In his third volume, the sound of alienation and loneliness becomes more pronounced, with the titular poem „On Rasmussen’s Boat” as a symbol of a lonely, hopeless life. But at the same time, the ars poetic final poem of the volume, „Confession” („Vallomás”), one of the most open self-portraits of the shy, reclusive poet, takes a stand for his faith in man. His 1929 one-act drama in verse, „The Shepherds of Mount Ida”, is built around similar ideas, and gives voice to his humanist convictions in the setting of a Greek saga.

Although his settlement in Hungary in 1929 brought major changes to his life, it did not bring about a radical change in the themes, motifs, and language of his poetry. In his 1934 volume The Ballad of the Gold Washer, the cycle Log on the River Tisza (Rönk a Tiszán) contains some 30 new poems, most of which are inspired by old memories and nostalgia for the homeland. The most significant piece in the volume, For the Wall of The Age, is one of the key poems of his oeuvre, fleshing out the motifs that were ever present in his poetry.

During the Second World War, his poetry is primarily a reckoning of personal pain and loss, expressed first in the Taganrog-cycle which mourns the death of his son-in-law, and then in the 40 poems of the cycle Her Name was Anna (Annának hívták), born out of the shock of the death of his granddaughter Anna Mikecs.

It was also during the years of the war that he found a new mode of expression that would become the primary voice of his later poetry: the quatrains. This new form of expression is not an aphorism, it does not convey lessons, but captures the impressions of the lyric self with incredible conciseness, emotional fervour, and musicality, and alludes to eternal human situations by means of simple motifs (mostly inspired by nature). These poems, however, did not appear until 1957 in a volume entitled Abel’s Smoke. This volume, which sold out in bookshops immediately after its publication, once again brought Áprily to the attention of readers and critics.

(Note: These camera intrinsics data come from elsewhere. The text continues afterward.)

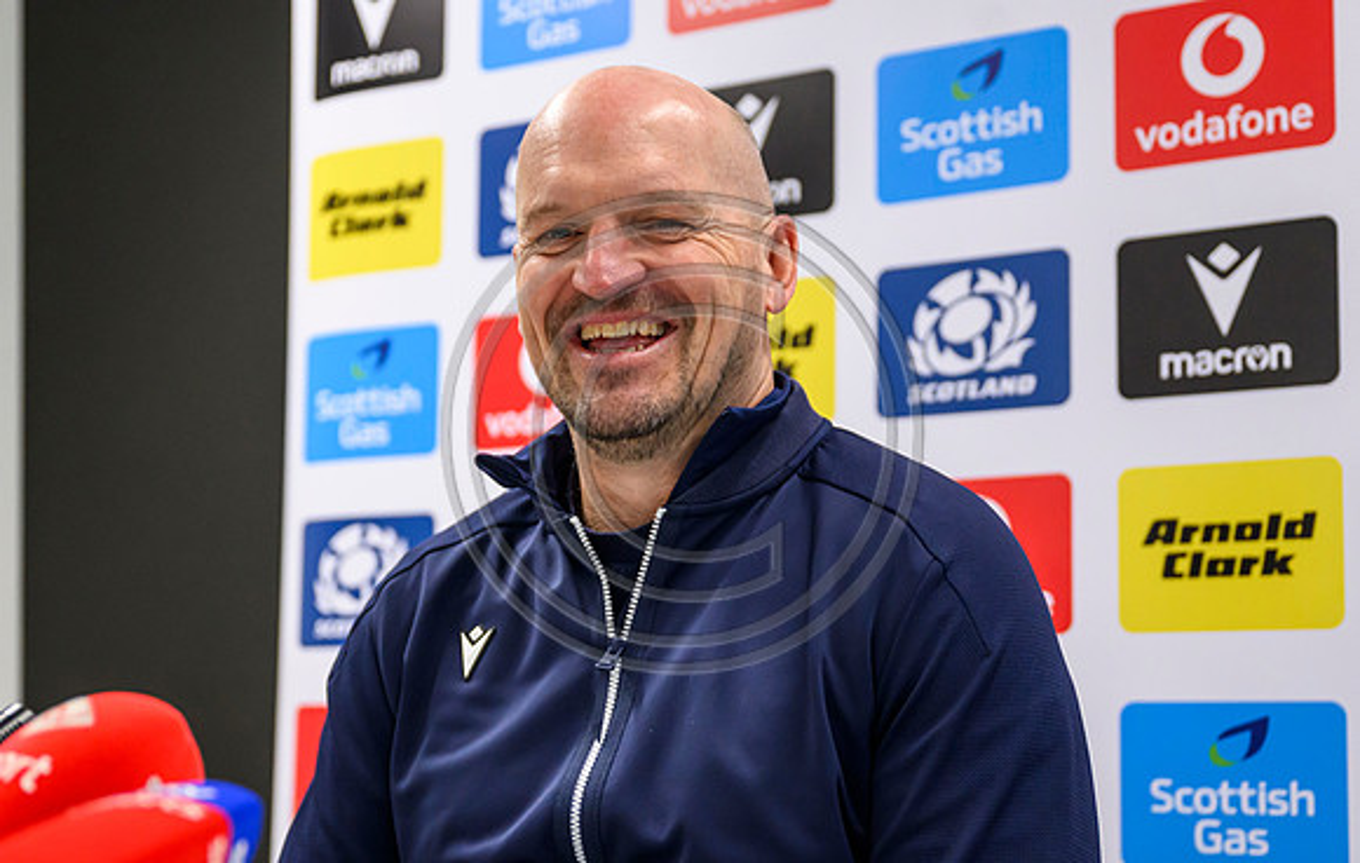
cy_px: 569
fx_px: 2083
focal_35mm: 56
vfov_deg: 23.3
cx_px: 650
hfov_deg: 36.1
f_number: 2.8
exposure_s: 1/400
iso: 4000
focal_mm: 44
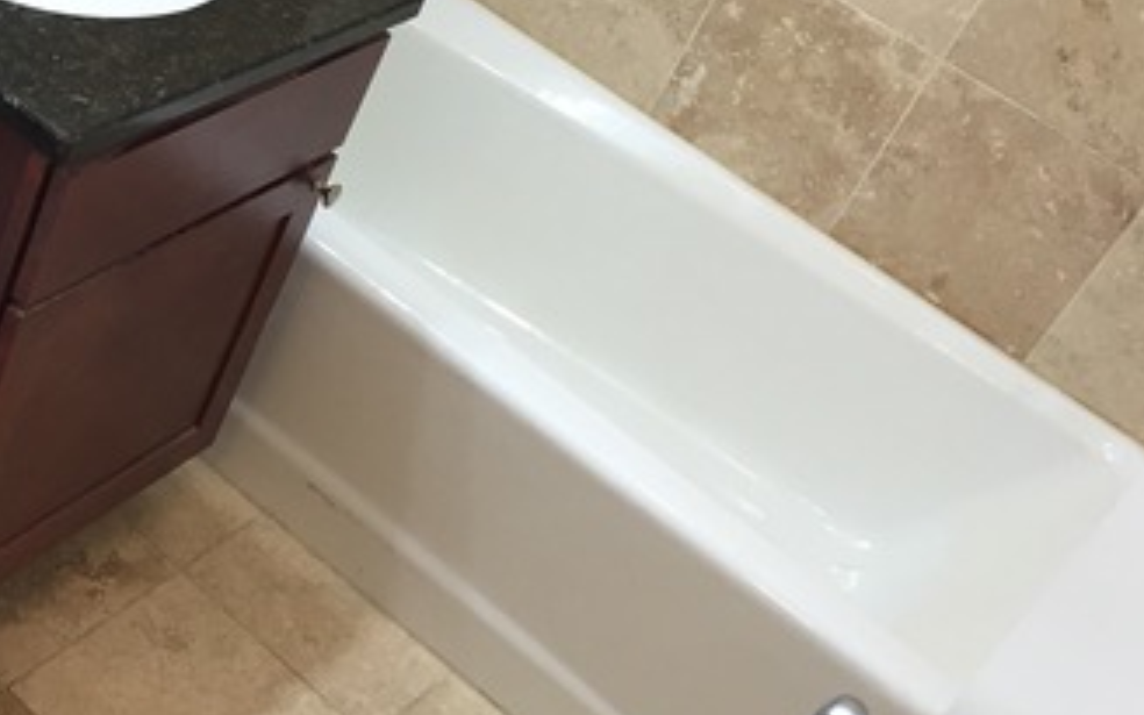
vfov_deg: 21.5
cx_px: 195
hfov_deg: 32.9
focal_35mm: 60
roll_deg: -21.5
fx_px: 1871
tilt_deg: -33.2
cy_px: 195
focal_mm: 4.15
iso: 40
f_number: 2.2
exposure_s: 1/30
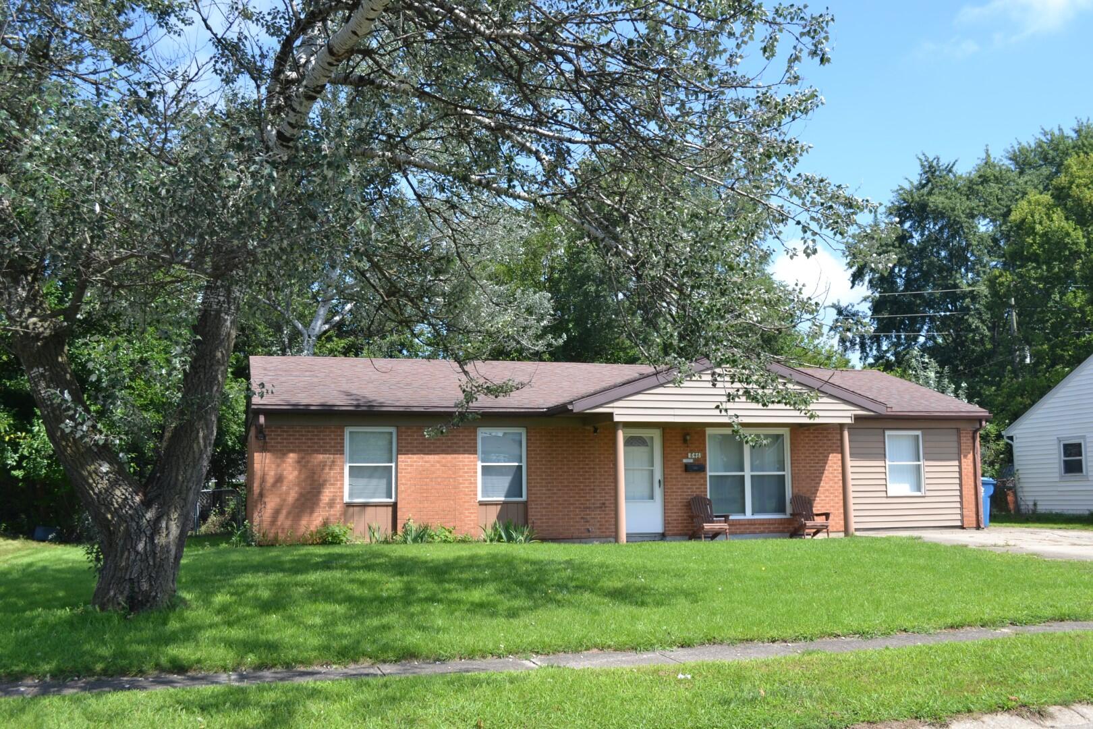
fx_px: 1093
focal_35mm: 36
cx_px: 546
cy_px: 364
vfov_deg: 36.9
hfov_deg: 53.1
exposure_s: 1/200
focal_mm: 24
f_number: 7.1
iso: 100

In 1965, his new collection Report from the Valley was published, in which he turns his most popular form of his time, the quatrains, into a genuine lyrical diary. The tone of the volume is determined by awareness of the nearness and inevitability of death and the hope of a „good death” and reconciliation. His poems can be considered one of the most beautiful old-age lyrics in Hungarian literature.

Although he did not create a school of poetry and has no poetic disciples, many of the symbols of Áprily’s poetry are still present in Hungarian literature today. „Áprily is the poet who has a sect”, said Ágnes Nagy Nemes, his pupil in Baár-Madas. His compositions, perfect in form and music, his powerful images of nature writing, and his deep humanism still appeal to his readers.